Intrinsically Good magic, and motives over ends (Fwd from OTC)

innermurk innermurk at catlover.com
Tue Jun 3 17:12:19 UTC 2003


No: HPFGUIDX 59226

--- In HPforGrownups at yahoogroups.com, "Amy Z" <lupinesque at y...> wrote:
 Let's say Lily's 
> sacrifice was pure love, unmarred by any other motives.  Just the 
> same, fourteen years later, Cedric Diggory died because her son 
> lived.  No Harry, no Harry in the TWT, no reason for Cedric to 
stray 
> across the path of Voldemort.  Yeah, Voldemort would probably have 
> been in power for those fourteen years and heaven knows what would 
> have happened to the Diggorys; maybe Cedric would've died anyway, 
> when the DEs blew up his house when he was 5, say.  But what we 
*do* 
> know is that in *this* timeline, Cedric died because he had the bad 
> luck to be in the same place as Harry Potter.
> 
> So we may be able to say that on balance Lily's sacrifice 
> accomplished more good than evil (though only the gods can know), 
but 
> we can't say it accomplished only good.
> 


I innermurk would like to reply:
You can't say that Cedric died *because* of Harry, or *because* he 
was in the same place as Harry Potter.

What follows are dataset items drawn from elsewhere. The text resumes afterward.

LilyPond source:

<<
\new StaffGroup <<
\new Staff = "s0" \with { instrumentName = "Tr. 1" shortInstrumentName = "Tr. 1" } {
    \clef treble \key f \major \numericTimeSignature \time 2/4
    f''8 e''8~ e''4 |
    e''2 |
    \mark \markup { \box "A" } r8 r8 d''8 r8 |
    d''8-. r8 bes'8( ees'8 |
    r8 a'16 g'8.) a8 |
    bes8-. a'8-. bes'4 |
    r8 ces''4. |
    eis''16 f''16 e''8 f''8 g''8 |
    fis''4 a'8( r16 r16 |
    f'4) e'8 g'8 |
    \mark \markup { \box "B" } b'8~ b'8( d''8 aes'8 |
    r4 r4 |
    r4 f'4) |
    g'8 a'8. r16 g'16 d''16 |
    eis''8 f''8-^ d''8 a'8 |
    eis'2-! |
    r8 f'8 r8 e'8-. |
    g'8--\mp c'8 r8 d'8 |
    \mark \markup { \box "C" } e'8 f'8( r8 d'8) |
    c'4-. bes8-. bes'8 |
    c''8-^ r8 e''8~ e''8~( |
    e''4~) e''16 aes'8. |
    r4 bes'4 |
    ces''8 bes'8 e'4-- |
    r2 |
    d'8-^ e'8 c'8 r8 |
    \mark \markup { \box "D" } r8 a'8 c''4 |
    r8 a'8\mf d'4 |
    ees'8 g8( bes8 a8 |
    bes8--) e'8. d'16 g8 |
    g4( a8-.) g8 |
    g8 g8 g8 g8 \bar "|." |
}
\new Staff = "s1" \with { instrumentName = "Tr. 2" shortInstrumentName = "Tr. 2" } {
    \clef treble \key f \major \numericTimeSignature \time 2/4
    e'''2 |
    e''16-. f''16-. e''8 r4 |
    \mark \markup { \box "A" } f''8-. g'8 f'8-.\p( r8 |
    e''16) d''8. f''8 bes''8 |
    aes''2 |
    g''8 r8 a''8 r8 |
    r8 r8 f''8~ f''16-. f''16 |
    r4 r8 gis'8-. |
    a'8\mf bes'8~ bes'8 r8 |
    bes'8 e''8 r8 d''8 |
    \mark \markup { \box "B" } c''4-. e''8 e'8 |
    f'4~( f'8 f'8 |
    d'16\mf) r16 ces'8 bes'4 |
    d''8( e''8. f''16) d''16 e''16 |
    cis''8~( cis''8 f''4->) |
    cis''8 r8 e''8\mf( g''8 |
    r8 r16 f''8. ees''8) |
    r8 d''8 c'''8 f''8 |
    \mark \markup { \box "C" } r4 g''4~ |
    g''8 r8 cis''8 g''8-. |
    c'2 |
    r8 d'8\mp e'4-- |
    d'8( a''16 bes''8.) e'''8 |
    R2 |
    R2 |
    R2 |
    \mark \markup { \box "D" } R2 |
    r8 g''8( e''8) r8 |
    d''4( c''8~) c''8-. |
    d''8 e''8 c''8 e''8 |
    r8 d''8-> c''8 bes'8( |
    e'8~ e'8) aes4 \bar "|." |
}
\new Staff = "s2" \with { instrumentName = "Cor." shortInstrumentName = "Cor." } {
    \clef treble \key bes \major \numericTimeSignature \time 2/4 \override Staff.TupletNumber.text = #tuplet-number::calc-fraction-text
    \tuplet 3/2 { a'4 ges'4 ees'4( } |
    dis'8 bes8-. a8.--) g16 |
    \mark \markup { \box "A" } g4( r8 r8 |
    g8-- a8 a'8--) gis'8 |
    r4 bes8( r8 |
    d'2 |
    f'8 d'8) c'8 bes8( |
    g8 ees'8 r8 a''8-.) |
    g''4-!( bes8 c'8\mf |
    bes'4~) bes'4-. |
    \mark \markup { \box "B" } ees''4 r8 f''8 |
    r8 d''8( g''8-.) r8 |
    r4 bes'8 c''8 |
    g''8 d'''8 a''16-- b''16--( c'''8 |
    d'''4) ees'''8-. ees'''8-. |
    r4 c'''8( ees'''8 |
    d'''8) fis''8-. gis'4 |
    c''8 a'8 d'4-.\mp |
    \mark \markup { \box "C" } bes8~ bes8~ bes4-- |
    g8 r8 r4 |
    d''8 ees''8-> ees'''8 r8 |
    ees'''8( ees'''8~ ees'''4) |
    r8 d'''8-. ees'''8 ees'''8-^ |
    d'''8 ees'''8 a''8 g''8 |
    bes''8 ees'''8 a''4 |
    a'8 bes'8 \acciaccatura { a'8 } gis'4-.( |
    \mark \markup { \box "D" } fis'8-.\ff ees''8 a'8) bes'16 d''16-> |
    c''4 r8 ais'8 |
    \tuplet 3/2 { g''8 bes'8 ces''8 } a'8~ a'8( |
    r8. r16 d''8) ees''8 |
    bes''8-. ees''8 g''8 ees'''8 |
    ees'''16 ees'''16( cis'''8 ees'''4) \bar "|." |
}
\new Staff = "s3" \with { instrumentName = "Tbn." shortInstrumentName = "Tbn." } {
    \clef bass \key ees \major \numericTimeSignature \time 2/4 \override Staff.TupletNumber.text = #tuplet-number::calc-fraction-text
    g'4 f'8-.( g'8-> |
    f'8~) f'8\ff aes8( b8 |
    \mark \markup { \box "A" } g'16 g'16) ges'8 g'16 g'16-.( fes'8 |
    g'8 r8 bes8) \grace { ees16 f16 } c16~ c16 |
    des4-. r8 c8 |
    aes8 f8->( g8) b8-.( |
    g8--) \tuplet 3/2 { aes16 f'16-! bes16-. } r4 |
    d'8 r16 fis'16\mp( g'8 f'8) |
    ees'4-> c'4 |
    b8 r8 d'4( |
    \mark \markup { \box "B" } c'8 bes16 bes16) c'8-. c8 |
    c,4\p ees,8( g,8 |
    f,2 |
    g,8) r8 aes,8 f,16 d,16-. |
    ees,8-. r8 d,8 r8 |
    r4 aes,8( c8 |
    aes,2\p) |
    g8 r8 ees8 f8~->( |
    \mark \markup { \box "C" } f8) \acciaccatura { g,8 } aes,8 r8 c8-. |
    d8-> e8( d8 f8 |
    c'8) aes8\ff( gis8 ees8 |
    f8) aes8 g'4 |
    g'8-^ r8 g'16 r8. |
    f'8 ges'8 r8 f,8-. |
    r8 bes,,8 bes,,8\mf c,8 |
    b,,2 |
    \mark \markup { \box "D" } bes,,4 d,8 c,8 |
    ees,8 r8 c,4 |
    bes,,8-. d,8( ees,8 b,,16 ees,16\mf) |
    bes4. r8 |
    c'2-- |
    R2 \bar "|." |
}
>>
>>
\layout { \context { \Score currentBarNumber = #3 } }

If he had gotten to the cup 
first and was whisked away to the graveyard, he would most likely 
have been killed anyway. And Harry wouldn't have been there. He would 
have died, not being in the same place as Harry.
Harry does blame himself for this, as he shares your viewpoint on the 
matter. That is, that Cedric died because of him. BUT, DD very 
clearly points out that Cedric died because he was unlucky enough to 
be in the same place as *Voldemort* 

He died because *Voldemort* wanted him to. 

Harry had little to nothing to do with it. Voldemort was after Harry, 
yes, but as you point out, if Harry had died and he wasn't even in 
the equation, Cedric would most likely have perished already. 

In light of how intricately every choice we make interacts with 
everyone else, I don't think you can say that one choice was good or 
bad because down the line it affected so and so this way, or so and 
so that way. It has to be more of an immediate thing IMO.
It has to be a *direct* result of *that particular choice* and *that 
choice only* or else there is no way to judge it fairly.

Harry had the distinct choice to take the cup himself, or let Cedric 
have it. Cedric had those choices too. I would say that these choices 
were what affected the death of Cedric, much more than Lily's choice 
to save her son.
Crouch!Moody had the choice to find and follow V, and had the choice 
to put Harry's name in the goblet. These choices affected Cedric's 
death more than Lily's choice.
Everyone who helped Harry to get a headstart into the maze by giving 
him clues and help on the previous tasks made that choice to do so, 
and affected the outcome more than Lily did.
There are multitudes of other choices that were made along the way 
affecting Harry, Cedric, Voldemort, Dumbledore, the Ministry, the 
Tournament, and in fact *everyone* that weigh in more heavily than 
Lily's choice to save her son.

So, I don't believe you can judge that her choice was good or bad on 
the fact of Cedric's death.

And it *was not* Harry's fault that Cedric died.